La place de choix qu’occupe la lutte dans la tradition de ce pays du Caucase en fait un domaine particulièrement intéressant pour les forces politiques en présence, qui cultivent une proximité avec les sportifs.
« Si tu es un bon lutteur, tes convictions politiques importent peu », estime le chauffeur du taxi sur la route de la Fédération de lutte géorgienne, dans le quartier Vake de Tbilissi. Le bâtiment est d’allure modeste, ce qui contraste avec la place qu’occupe cet art martial dans la vie des Géorgiens.
Depuis plusieurs années, le monde de la lutte professionnelle est accusé par des acteurs de la société civile de collusion avec le parti au pouvoir, le Rêve géorgien, qui ferait régner l’omerta dans les rangs de la fédération sportive. Ce parti, dont est issu le Premier ministre, a été créé en 2012 par un oligarque ayant fait fortune en Russie, Bidzina Ivanichvili. L’homme fort du pays n’est pas insensible au développement de ce sport, puisque sa fondation philanthropique, Kartu, a ouvert des dizaines d’arènes de lutte à travers la Géorgie ces dernières années.
- « Ici, on ne parle pas politique»
A l’intérieur du bâtiment de la fédération, des dizaines de trophées trônent sur des étagères. Le palmarès des Géorgiens ne trouve d’égal que dans celui de leur grand rival et embarrassant voisin, la Russie. Mais aujourd’hui, les athlètes russes sont interdits de compétition internationale suite à l’invasion de l’Ukraine.

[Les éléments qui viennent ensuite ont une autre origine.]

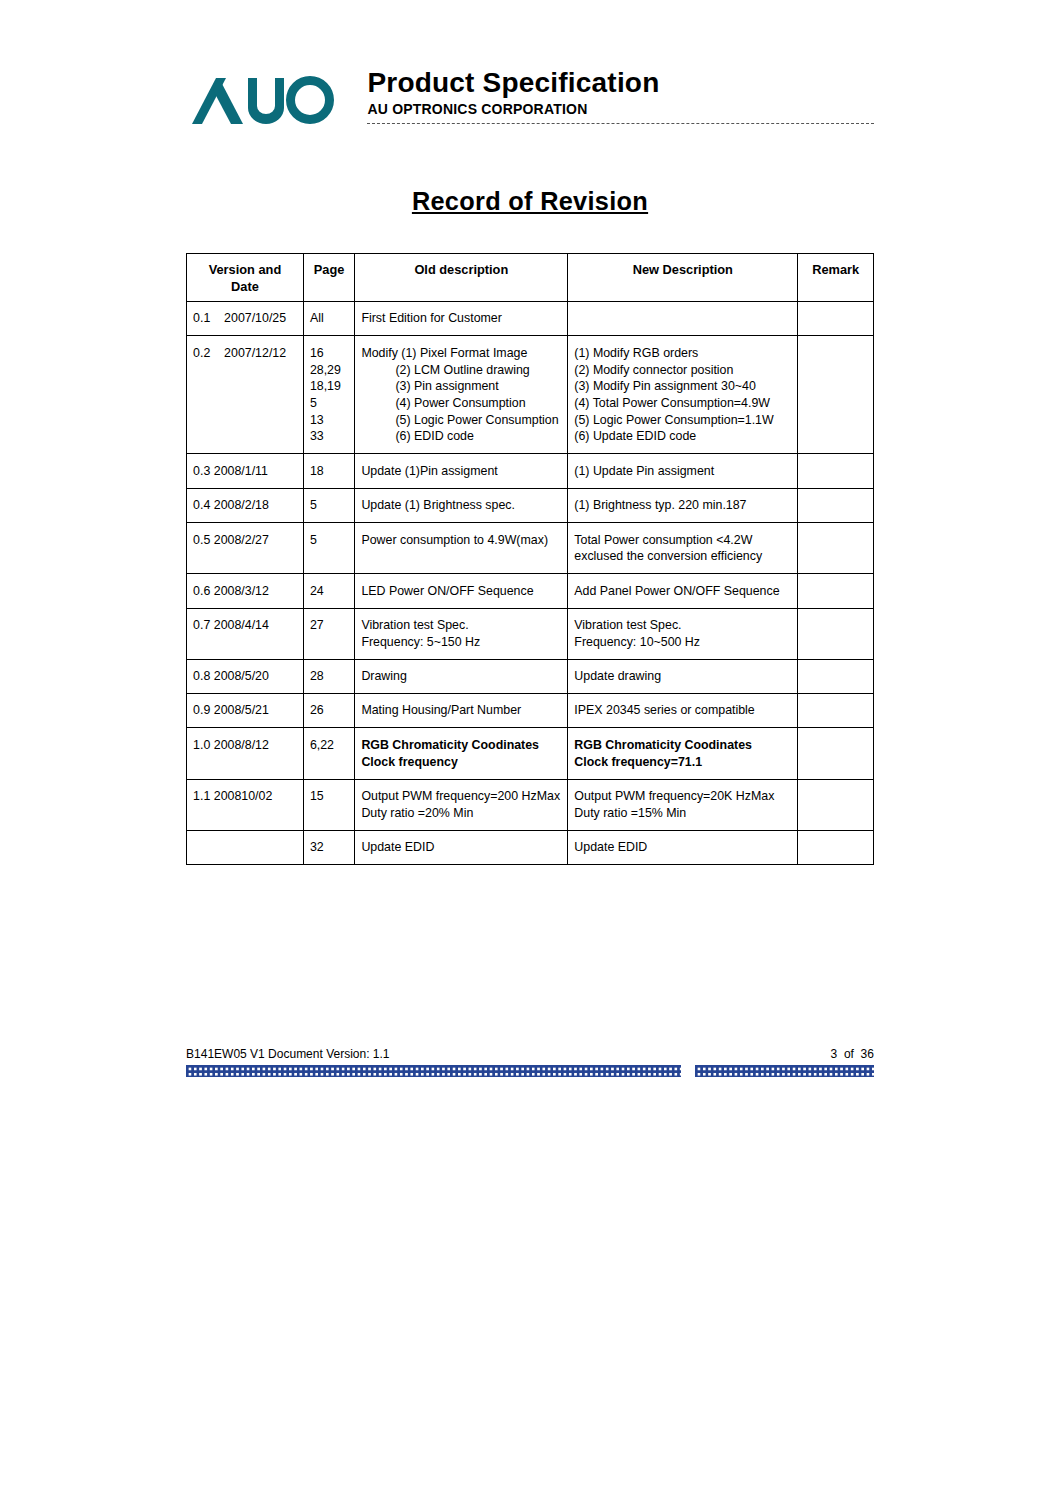Product Specification
AU OPTRONICS CORPORATION
Record of Revision
| Version and Date | Page | Old description | New Description | Remark |
| --- | --- | --- | --- | --- |
| 0.1 2007/10/25 | All | First Edition for Customer | | |
| 0.2 2007/12/12 | 16 28,29 18,19 5 13 33 | Modify (1) Pixel Format Image (2) LCM Outline drawing (3) Pin assignment (4) Power Consumption (5) Logic Power Consumption (6) EDID code | (1) Modify RGB orders (2) Modify connector position (3) Modify Pin assignment 30~40 (4) Total Power Consumption=4.9W (5) Logic Power Consumption=1.1W (6) Update EDID code | |
| 0.3 2008/1/11 | 18 | Update (1)Pin assigment | (1) Update Pin assigment | |
| 0.4 2008/2/18 | 5 | Update (1) Brightness spec. | (1) Brightness typ. 220 min.187 | |
| 0.5 2008/2/27 | 5 | Power consumption to 4.9W(max) | Total Power consumption <4.2W exclused the conversion efficiency | |
| 0.6 2008/3/12 | 24 | LED Power ON/OFF Sequence | Add Panel Power ON/OFF Sequence | |
| 0.7 2008/4/14 | 27 | Vibration test Spec. Frequency: 5~150 Hz | Vibration test Spec. Frequency: 10~500 Hz | |
| 0.8 2008/5/20 | 28 | Drawing | Update drawing | |
| 0.9 2008/5/21 | 26 | Mating Housing/Part Number | IPEX 20345 series or compatible | |
| 1.0 2008/8/12 | 6,22 | RGB Chromaticity Coodinates Clock frequency | RGB Chromaticity Coodinates Clock frequency=71.1 | |
| 1.1 200810/02 | 15 | Output PWM frequency=200 HzMax Duty ratio =20% Min | Output PWM frequency=20K HzMax Duty ratio =15% Min | |
| | 32 | Update EDID | Update EDID | |
B141EW05 V1 Document Version: 1.1
3 of 36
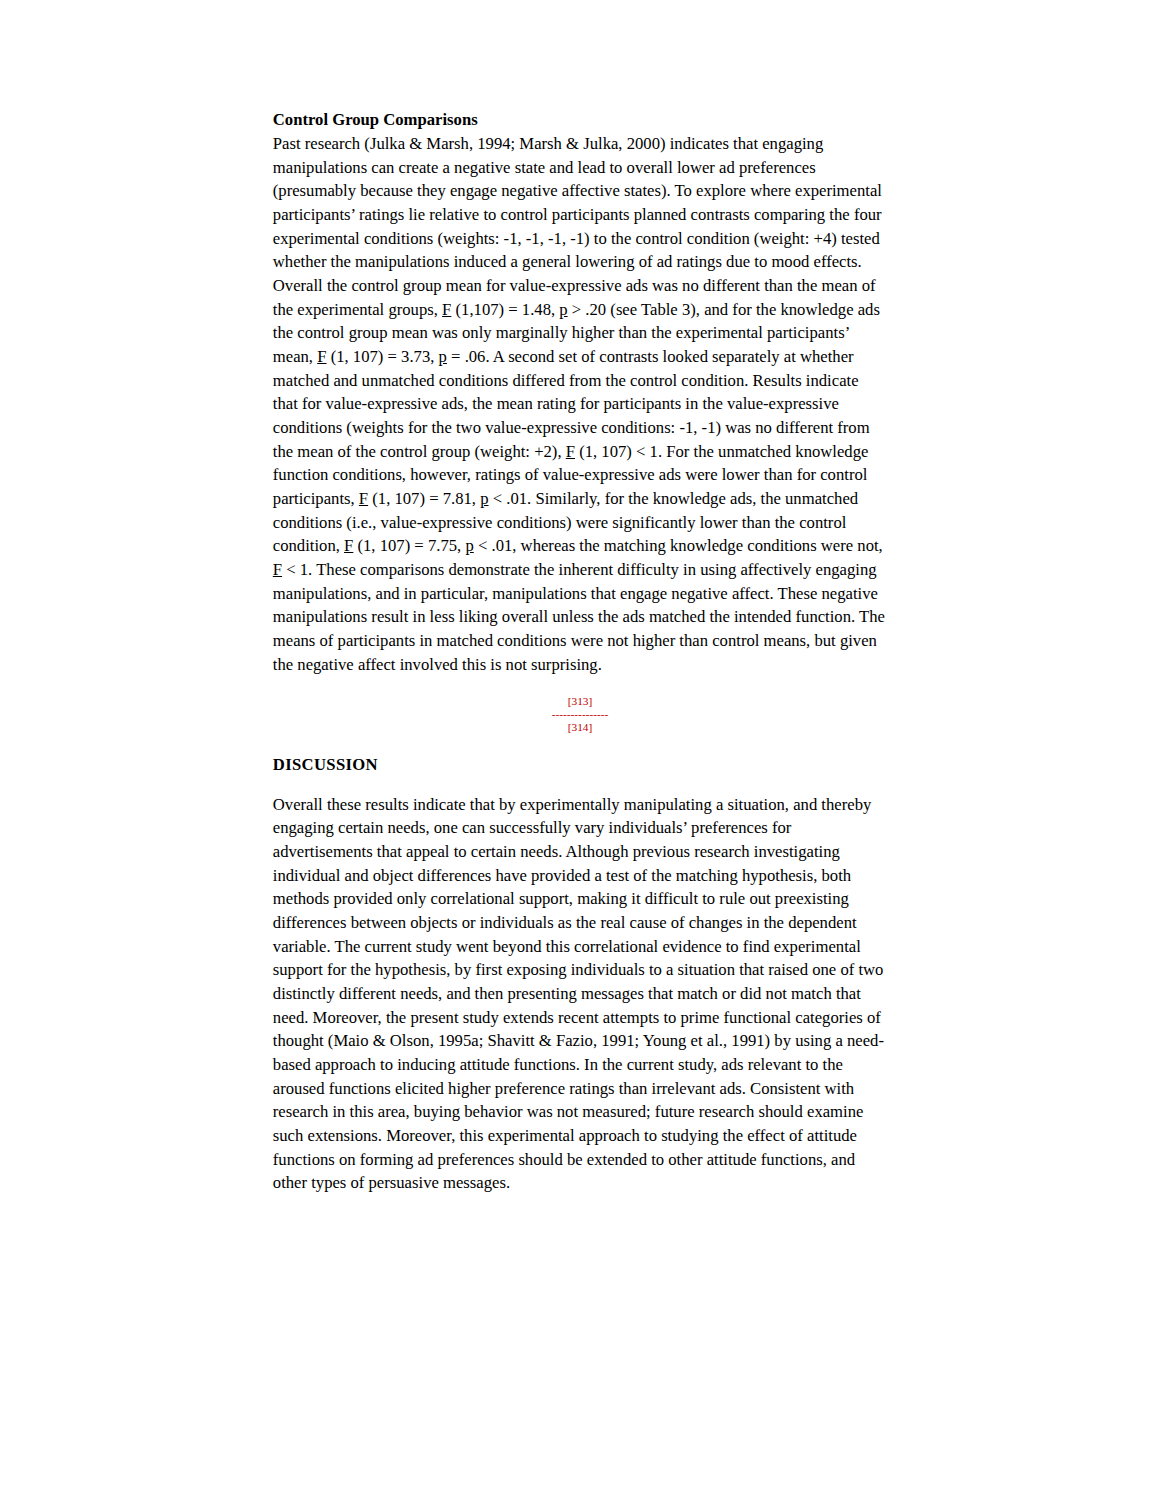Control Group Comparisons
Past research (Julka & Marsh, 1994; Marsh & Julka, 2000) indicates that engaging manipulations can create a negative state and lead to overall lower ad preferences (presumably because they engage negative affective states). To explore where experimental participants’ ratings lie relative to control participants planned contrasts comparing the four experimental conditions (weights: -1, -1, -1, -1) to the control condition (weight: +4) tested whether the manipulations induced a general lowering of ad ratings due to mood effects. Overall the control group mean for value-expressive ads was no different than the mean of the experimental groups, F (1,107) = 1.48, p > .20 (see Table 3), and for the knowledge ads the control group mean was only marginally higher than the experimental participants’ mean, F (1, 107) = 3.73, p = .06. A second set of contrasts looked separately at whether matched and unmatched conditions differed from the control condition. Results indicate that for value-expressive ads, the mean rating for participants in the value-expressive conditions (weights for the two value-expressive conditions: -1, -1) was no different from the mean of the control group (weight: +2), F (1, 107) < 1. For the unmatched knowledge function conditions, however, ratings of value-expressive ads were lower than for control participants, F (1, 107) = 7.81, p < .01. Similarly, for the knowledge ads, the unmatched conditions (i.e., value-expressive conditions) were significantly lower than the control condition, F (1, 107) = 7.75, p < .01, whereas the matching knowledge conditions were not, F < 1. These comparisons demonstrate the inherent difficulty in using affectively engaging manipulations, and in particular, manipulations that engage negative affect. These negative manipulations result in less liking overall unless the ads matched the intended function. The means of participants in matched conditions were not higher than control means, but given the negative affect involved this is not surprising.
[313]
---------------
[314]
DISCUSSION
Overall these results indicate that by experimentally manipulating a situation, and thereby engaging certain needs, one can successfully vary individuals’ preferences for advertisements that appeal to certain needs. Although previous research investigating individual and object differences have provided a test of the matching hypothesis, both methods provided only correlational support, making it difficult to rule out preexisting differences between objects or individuals as the real cause of changes in the dependent variable. The current study went beyond this correlational evidence to find experimental support for the hypothesis, by first exposing individuals to a situation that raised one of two distinctly different needs, and then presenting messages that match or did not match that need. Moreover, the present study extends recent attempts to prime functional categories of thought (Maio & Olson, 1995a; Shavitt & Fazio, 1991; Young et al., 1991) by using a need-based approach to inducing attitude functions. In the current study, ads relevant to the aroused functions elicited higher preference ratings than irrelevant ads. Consistent with research in this area, buying behavior was not measured; future research should examine such extensions. Moreover, this experimental approach to studying the effect of attitude functions on forming ad preferences should be extended to other attitude functions, and other types of persuasive messages.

Dans la salle d’entrainement, l’odeur de sueur prend immédiatement aux narines. Le chauffage tourne à plein régime. Entourés par des accessoires de musculation et des posters des grandes figures nationales de la discipline, une trentaine de jeunes s’entrainent. «C’est dommage qu’on ne puisse plus affronter les Russes, car c’est en combattant avec les meilleurs qu’on progresse. Mais d’un autre côté, c’est mieux ainsi, car c’était quand même de sacrés tricheurs », raille Mamuka Chachua, l’entraineur de la séance, en référence à divers scandales de dopage.
Ses élèves sont jeunes, et pourtant, leur musculature est déjà imposante. Parmi eux, Nika Berulava, 21 ans, a récemment remporté une compétition en France. « Tout le monde n’a pas l’ambition de devenir un champion ici, certains viennent juste pour perdre du poids ou se maintenir en forme, comme moi », confie Saba, qui pratique ici depuis une année. Le jeune de 17 ans l’affirme : « Ici, on ne parle pas politique entre nous. »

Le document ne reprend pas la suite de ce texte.